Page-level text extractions
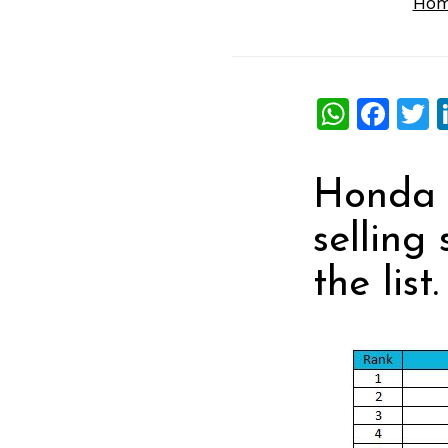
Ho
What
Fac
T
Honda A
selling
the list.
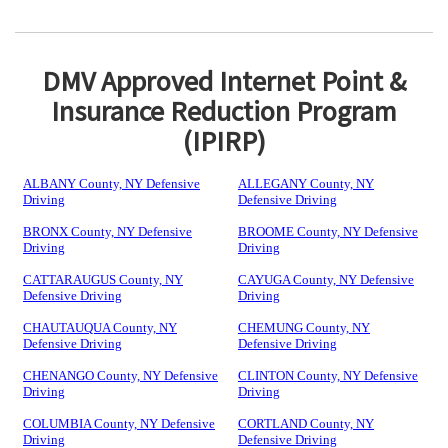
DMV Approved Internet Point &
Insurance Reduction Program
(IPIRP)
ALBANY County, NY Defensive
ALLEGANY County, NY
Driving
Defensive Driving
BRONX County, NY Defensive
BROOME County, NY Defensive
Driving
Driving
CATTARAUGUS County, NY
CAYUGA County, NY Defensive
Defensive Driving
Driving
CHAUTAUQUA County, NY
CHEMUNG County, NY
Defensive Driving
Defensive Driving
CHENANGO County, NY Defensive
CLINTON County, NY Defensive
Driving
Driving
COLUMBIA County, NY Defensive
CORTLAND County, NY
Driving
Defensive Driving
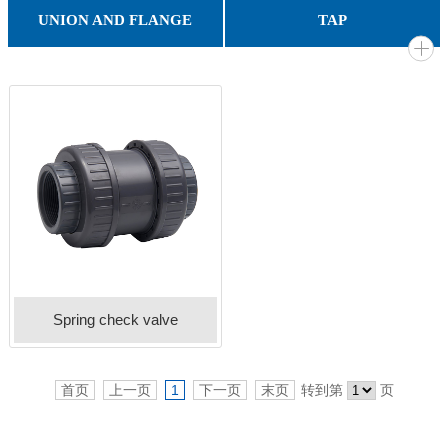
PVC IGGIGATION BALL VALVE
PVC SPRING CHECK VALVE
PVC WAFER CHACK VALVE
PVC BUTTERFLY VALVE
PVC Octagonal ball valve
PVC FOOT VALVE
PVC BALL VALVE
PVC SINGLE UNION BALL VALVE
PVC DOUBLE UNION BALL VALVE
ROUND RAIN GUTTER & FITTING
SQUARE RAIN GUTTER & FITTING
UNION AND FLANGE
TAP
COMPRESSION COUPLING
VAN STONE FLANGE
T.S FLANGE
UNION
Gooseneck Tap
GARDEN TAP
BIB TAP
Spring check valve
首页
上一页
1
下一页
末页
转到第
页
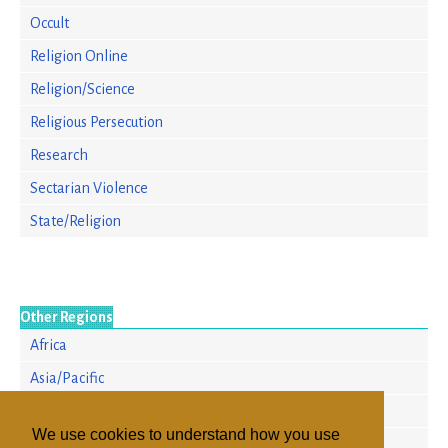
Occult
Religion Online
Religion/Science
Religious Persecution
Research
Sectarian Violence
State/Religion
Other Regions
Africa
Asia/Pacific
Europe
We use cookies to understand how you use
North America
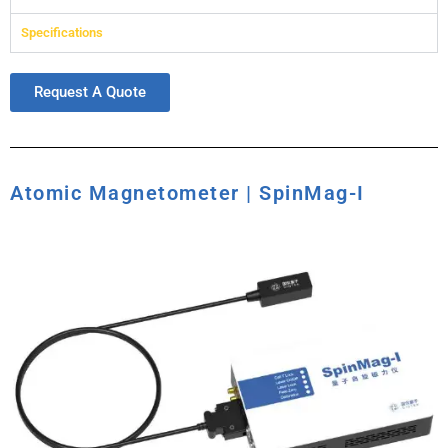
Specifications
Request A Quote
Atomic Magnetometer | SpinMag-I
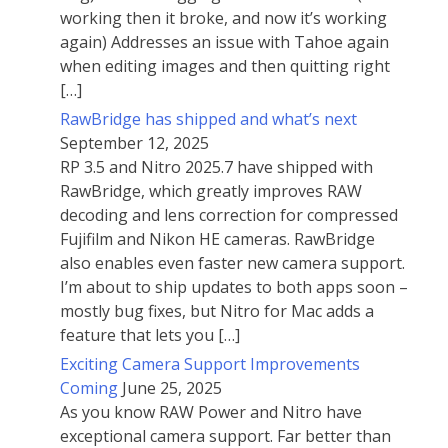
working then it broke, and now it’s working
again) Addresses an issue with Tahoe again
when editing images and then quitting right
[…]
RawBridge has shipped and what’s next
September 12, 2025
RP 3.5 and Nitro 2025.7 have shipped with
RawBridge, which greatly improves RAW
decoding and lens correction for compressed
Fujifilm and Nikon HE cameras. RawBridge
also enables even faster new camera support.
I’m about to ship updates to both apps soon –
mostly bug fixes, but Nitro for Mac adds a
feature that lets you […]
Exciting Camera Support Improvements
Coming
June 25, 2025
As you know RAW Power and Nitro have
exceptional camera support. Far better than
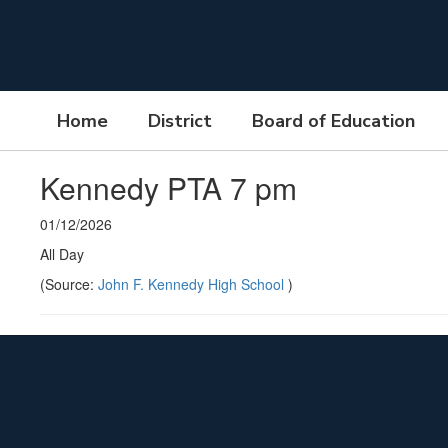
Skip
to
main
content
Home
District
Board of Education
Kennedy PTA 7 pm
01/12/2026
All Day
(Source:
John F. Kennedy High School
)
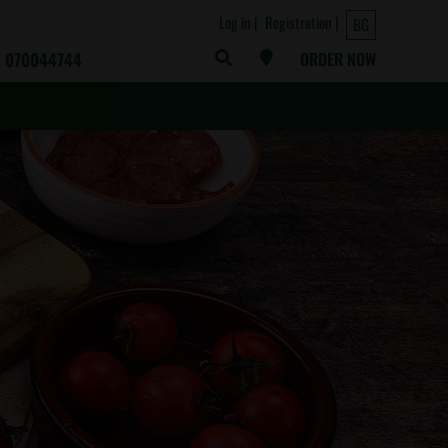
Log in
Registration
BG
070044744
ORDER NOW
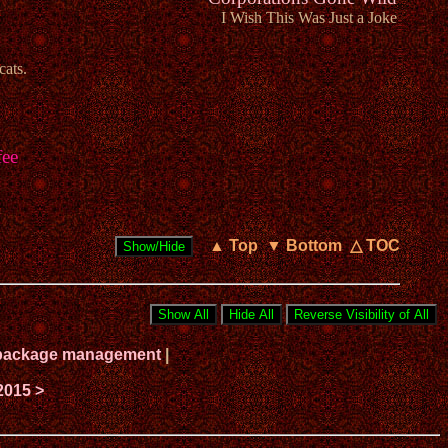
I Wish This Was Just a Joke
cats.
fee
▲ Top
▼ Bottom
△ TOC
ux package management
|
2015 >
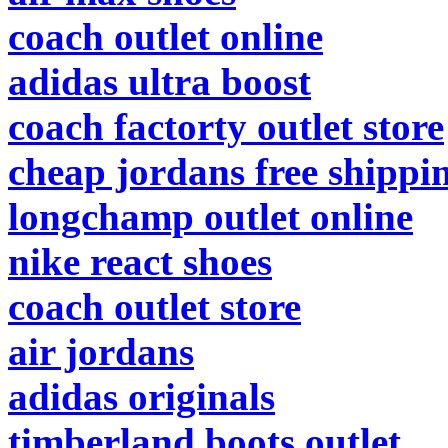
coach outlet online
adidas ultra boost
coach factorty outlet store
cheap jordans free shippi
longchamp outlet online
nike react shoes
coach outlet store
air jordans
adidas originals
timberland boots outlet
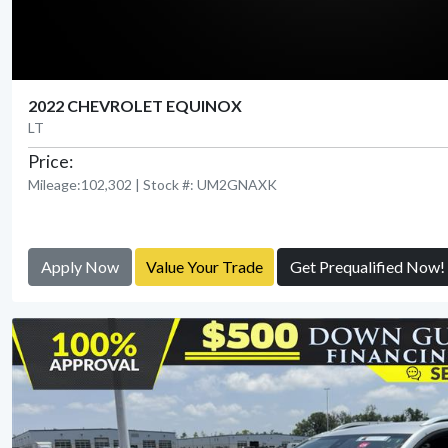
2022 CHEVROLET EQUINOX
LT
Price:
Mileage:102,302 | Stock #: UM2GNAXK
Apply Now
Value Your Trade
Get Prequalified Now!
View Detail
---
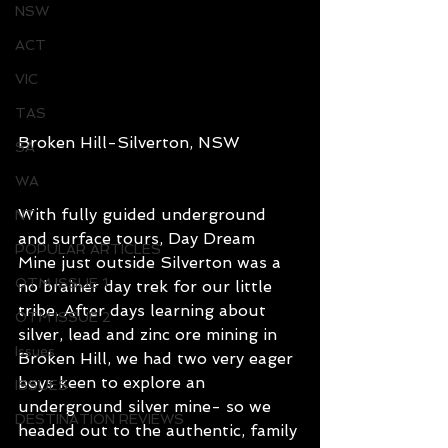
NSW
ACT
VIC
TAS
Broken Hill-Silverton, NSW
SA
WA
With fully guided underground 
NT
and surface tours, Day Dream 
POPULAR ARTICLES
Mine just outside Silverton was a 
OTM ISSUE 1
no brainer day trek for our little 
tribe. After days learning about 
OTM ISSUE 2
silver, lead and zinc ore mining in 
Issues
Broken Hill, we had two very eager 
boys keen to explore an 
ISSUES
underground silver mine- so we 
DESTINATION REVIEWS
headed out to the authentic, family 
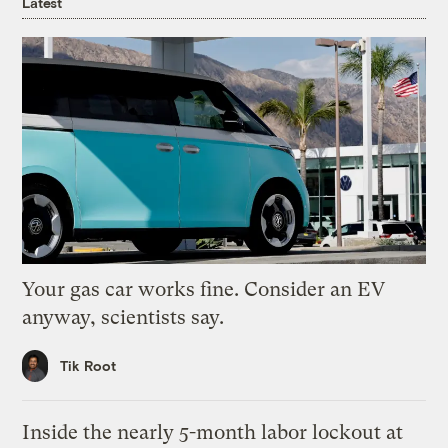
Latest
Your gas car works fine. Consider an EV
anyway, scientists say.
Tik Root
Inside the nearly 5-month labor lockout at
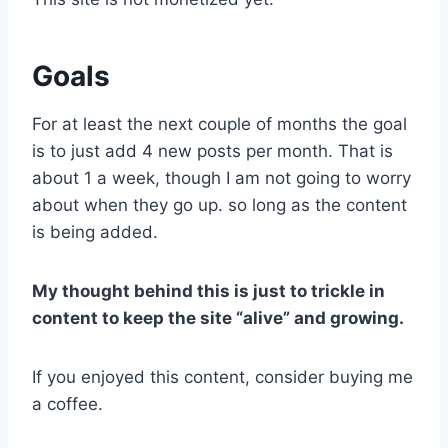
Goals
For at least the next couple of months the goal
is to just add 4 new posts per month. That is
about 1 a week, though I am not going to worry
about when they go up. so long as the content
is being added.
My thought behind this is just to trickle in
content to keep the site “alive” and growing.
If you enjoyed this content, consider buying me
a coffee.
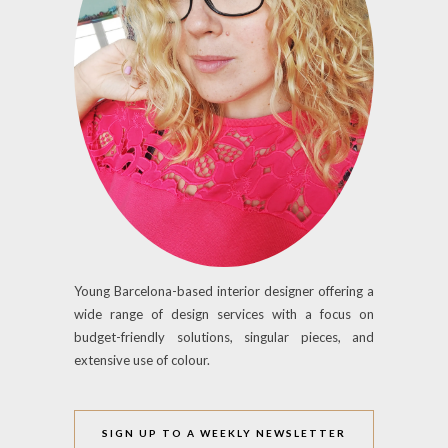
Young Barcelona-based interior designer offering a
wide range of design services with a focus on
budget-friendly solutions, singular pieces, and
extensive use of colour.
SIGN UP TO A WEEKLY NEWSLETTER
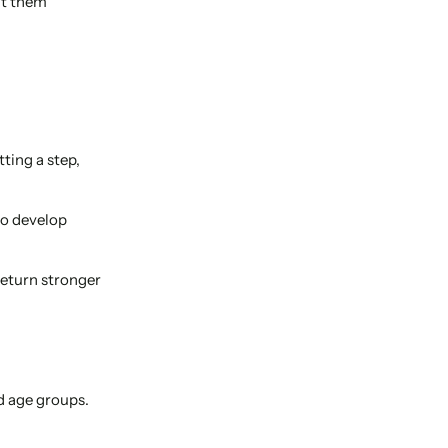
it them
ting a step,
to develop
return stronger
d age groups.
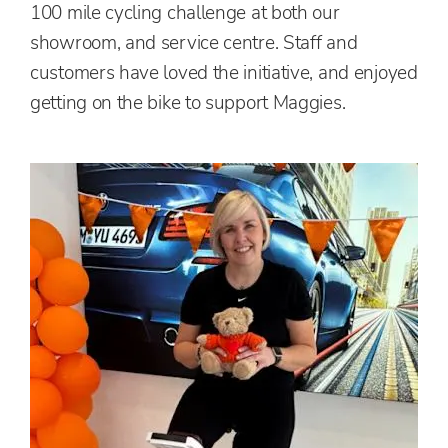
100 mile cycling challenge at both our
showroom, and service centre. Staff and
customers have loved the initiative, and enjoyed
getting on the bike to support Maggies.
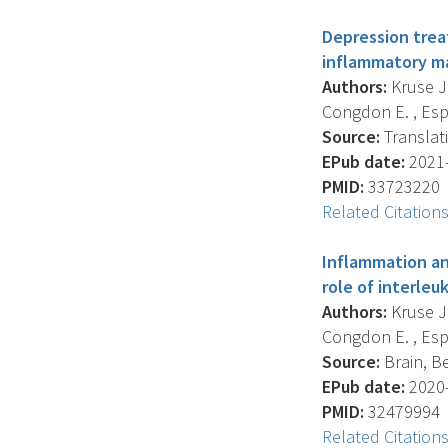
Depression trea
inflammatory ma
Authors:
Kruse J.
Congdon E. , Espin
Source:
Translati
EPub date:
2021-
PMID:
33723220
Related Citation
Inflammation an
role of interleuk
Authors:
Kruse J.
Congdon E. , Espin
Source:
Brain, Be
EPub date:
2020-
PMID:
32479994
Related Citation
---
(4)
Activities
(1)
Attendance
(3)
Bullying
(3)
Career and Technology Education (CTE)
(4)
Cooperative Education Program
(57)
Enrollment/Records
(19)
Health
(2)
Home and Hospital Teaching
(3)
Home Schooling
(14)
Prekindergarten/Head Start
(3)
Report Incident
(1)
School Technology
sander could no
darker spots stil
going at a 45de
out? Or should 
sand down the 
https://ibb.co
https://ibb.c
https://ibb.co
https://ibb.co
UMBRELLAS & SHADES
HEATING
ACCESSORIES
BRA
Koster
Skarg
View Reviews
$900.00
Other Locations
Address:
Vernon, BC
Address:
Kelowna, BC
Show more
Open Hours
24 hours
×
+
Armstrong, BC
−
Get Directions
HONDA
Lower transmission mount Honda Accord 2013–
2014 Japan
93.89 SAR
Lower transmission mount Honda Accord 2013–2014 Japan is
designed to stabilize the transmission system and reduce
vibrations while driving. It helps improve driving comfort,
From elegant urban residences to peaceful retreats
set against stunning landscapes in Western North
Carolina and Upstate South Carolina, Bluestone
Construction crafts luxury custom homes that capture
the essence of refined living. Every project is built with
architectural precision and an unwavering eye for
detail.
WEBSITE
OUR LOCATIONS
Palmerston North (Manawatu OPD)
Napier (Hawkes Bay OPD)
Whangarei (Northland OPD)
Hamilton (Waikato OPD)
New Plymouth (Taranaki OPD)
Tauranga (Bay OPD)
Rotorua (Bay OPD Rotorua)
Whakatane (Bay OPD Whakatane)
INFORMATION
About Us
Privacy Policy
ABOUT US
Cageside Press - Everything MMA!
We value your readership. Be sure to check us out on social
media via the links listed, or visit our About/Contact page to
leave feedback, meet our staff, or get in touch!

**Exercise aim:** Beginning at the line with "Rotorua (Bay OPD Rotorua)" and ending at the line with "leave feedback, meet", reproduce each line of the data above exactly, and add no other lines.

**Answer box:**
Rotorua (Bay OPD Rotorua)
Whakatane (Bay OPD Whakatane)
INFORMATION
About Us
Privacy Policy
ABOUT US
Cageside Press - Everything MMA!
We value your readership. Be sure to check us out on social
media via the links listed, or visit our About/Contact page to
leave feedback, meet our staff, or get in touch!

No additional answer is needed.